— What is being asked —
What you print must match the data line for line.

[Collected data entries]
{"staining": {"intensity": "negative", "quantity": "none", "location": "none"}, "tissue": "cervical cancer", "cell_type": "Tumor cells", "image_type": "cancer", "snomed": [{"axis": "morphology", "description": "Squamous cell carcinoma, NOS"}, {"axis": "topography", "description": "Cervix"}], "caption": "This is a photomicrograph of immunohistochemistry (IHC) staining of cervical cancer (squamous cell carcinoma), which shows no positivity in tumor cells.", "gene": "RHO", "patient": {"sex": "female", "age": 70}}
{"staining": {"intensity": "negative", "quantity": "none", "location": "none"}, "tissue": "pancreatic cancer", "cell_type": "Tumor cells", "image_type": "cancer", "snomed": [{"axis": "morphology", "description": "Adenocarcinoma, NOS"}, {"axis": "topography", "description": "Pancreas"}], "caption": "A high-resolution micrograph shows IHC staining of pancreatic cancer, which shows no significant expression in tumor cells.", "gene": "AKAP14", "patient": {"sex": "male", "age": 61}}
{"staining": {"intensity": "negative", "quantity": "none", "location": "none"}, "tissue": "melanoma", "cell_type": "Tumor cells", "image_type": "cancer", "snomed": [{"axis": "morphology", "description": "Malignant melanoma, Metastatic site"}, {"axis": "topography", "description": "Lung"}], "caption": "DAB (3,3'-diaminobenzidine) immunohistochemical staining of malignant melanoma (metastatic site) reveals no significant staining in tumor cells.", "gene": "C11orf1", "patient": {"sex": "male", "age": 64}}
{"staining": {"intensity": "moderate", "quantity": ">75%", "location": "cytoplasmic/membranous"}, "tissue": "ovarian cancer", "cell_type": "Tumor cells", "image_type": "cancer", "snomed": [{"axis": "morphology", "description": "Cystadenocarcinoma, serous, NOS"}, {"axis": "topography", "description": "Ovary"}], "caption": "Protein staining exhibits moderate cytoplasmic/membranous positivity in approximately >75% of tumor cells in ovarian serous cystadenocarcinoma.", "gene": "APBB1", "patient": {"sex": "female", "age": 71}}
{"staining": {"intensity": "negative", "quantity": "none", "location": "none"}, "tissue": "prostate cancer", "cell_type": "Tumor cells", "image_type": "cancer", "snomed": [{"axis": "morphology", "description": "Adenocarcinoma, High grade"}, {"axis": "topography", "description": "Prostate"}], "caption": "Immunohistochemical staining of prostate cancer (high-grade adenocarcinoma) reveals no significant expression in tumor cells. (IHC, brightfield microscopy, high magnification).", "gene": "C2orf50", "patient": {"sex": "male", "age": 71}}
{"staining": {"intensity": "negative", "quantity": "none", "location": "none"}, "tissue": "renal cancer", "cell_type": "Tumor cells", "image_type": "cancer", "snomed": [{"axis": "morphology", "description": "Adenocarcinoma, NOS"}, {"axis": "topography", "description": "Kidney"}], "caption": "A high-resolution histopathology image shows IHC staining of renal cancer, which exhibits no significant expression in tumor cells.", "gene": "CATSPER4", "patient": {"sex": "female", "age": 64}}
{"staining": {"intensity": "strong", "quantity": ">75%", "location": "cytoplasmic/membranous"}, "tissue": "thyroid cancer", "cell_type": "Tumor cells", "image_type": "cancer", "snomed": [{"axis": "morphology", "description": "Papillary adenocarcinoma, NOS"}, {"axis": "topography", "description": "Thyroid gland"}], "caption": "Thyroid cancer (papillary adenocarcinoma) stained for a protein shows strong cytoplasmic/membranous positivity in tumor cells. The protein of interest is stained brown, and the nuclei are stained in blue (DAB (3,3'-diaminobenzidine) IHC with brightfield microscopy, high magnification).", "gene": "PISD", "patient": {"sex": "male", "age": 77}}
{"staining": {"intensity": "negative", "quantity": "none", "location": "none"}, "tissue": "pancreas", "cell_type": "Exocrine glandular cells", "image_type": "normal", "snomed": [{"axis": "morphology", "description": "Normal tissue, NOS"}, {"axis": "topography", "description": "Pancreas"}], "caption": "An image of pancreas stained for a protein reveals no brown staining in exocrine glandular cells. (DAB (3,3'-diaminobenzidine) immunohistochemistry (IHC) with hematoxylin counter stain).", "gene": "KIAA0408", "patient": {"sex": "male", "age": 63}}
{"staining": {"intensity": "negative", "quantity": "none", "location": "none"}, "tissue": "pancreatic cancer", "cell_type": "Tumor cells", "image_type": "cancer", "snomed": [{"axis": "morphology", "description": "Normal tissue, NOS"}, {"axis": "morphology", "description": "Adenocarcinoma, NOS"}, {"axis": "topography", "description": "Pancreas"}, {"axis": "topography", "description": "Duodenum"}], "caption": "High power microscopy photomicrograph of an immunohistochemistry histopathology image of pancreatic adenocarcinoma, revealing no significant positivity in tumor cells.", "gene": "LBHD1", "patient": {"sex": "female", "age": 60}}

— Written response —
{"staining": {"intensity": "negative", "quantity": "none", "location": "none"}, "tissue": "cervical cancer", "cell_type": "Tumor cells", "image_type": "cancer", "snomed": [{"axis": "morphology", "description": "Squamous cell carcinoma, NOS"}, {"axis": "topography", "description": "Cervix"}], "caption": "This is a photomicrograph of immunohistochemistry (IHC) staining of cervical cancer (squamous cell carcinoma), which shows no positivity in tumor cells.", "gene": "RHO", "patient": {"sex": "female", "age": 70}}
{"staining": {"intensity": "negative", "quantity": "none", "location": "none"}, "tissue": "pancreatic cancer", "cell_type": "Tumor cells", "image_type": "cancer", "snomed": [{"axis": "morphology", "description": "Adenocarcinoma, NOS"}, {"axis": "topography", "description": "Pancreas"}], "caption": "A high-resolution micrograph shows IHC staining of pancreatic cancer, which shows no significant expression in tumor cells.", "gene": "AKAP14", "patient": {"sex": "male", "age": 61}}
{"staining": {"intensity": "negative", "quantity": "none", "location": "none"}, "tissue": "melanoma", "cell_type": "Tumor cells", "image_type": "cancer", "snomed": [{"axis": "morphology", "description": "Malignant melanoma, Metastatic site"}, {"axis": "topography", "description": "Lung"}], "caption": "DAB (3,3'-diaminobenzidine) immunohistochemical staining of malignant melanoma (metastatic site) reveals no significant staining in tumor cells.", "gene": "C11orf1", "patient": {"sex": "male", "age": 64}}
{"staining": {"intensity": "moderate", "quantity": ">75%", "location": "cytoplasmic/membranous"}, "tissue": "ovarian cancer", "cell_type": "Tumor cells", "image_type": "cancer", "snomed": [{"axis": "morphology", "description": "Cystadenocarcinoma, serous, NOS"}, {"axis": "topography", "description": "Ovary"}], "caption": "Protein staining exhibits moderate cytoplasmic/membranous positivity in approximately >75% of tumor cells in ovarian serous cystadenocarcinoma.", "gene": "APBB1", "patient": {"sex": "female", "age": 71}}
{"staining": {"intensity": "negative", "quantity": "none", "location": "none"}, "tissue": "prostate cancer", "cell_type": "Tumor cells", "image_type": "cancer", "snomed": [{"axis": "morphology", "description": "Adenocarcinoma, High grade"}, {"axis": "topography", "description": "Prostate"}], "caption": "Immunohistochemical staining of prostate cancer (high-grade adenocarcinoma) reveals no significant expression in tumor cells. (IHC, brightfield microscopy, high magnification).", "gene": "C2orf50", "patient": {"sex": "male", "age": 71}}
{"staining": {"intensity": "negative", "quantity": "none", "location": "none"}, "tissue": "renal cancer", "cell_type": "Tumor cells", "image_type": "cancer", "snomed": [{"axis": "morphology", "description": "Adenocarcinoma, NOS"}, {"axis": "topography", "description": "Kidney"}], "caption": "A high-resolution histopathology image shows IHC staining of renal cancer, which exhibits no significant expression in tumor cells.", "gene": "CATSPER4", "patient": {"sex": "female", "age": 64}}
{"staining": {"intensity": "strong", "quantity": ">75%", "location": "cytoplasmic/membranous"}, "tissue": "thyroid cancer", "cell_type": "Tumor cells", "image_type": "cancer", "snomed": [{"axis": "morphology", "description": "Papillary adenocarcinoma, NOS"}, {"axis": "topography", "description": "Thyroid gland"}], "caption": "Thyroid cancer (papillary adenocarcinoma) stained for a protein shows strong cytoplasmic/membranous positivity in tumor cells. The protein of interest is stained brown, and the nuclei are stained in blue (DAB (3,3'-diaminobenzidine) IHC with brightfield microscopy, high magnification).", "gene": "PISD", "patient": {"sex": "male", "age": 77}}
{"staining": {"intensity": "negative", "quantity": "none", "location": "none"}, "tissue": "pancreas", "cell_type": "Exocrine glandular cells", "image_type": "normal", "snomed": [{"axis": "morphology", "description": "Normal tissue, NOS"}, {"axis": "topography", "description": "Pancreas"}], "caption": "An image of pancreas stained for a protein reveals no brown staining in exocrine glandular cells. (DAB (3,3'-diaminobenzidine) immunohistochemistry (IHC) with hematoxylin counter stain).", "gene": "KIAA0408", "patient": {"sex": "male", "age": 63}}
{"staining": {"intensity": "negative", "quantity": "none", "location": "none"}, "tissue": "pancreatic cancer", "cell_type": "Tumor cells", "image_type": "cancer", "snomed": [{"axis": "morphology", "description": "Normal tissue, NOS"}, {"axis": "morphology", "description": "Adenocarcinoma, NOS"}, {"axis": "topography", "description": "Pancreas"}, {"axis": "topography", "description": "Duodenum"}], "caption": "High power microscopy photomicrograph of an immunohistochemistry histopathology image of pancreatic adenocarcinoma, revealing no significant positivity in tumor cells.", "gene": "LBHD1", "patient": {"sex": "female", "age": 60}}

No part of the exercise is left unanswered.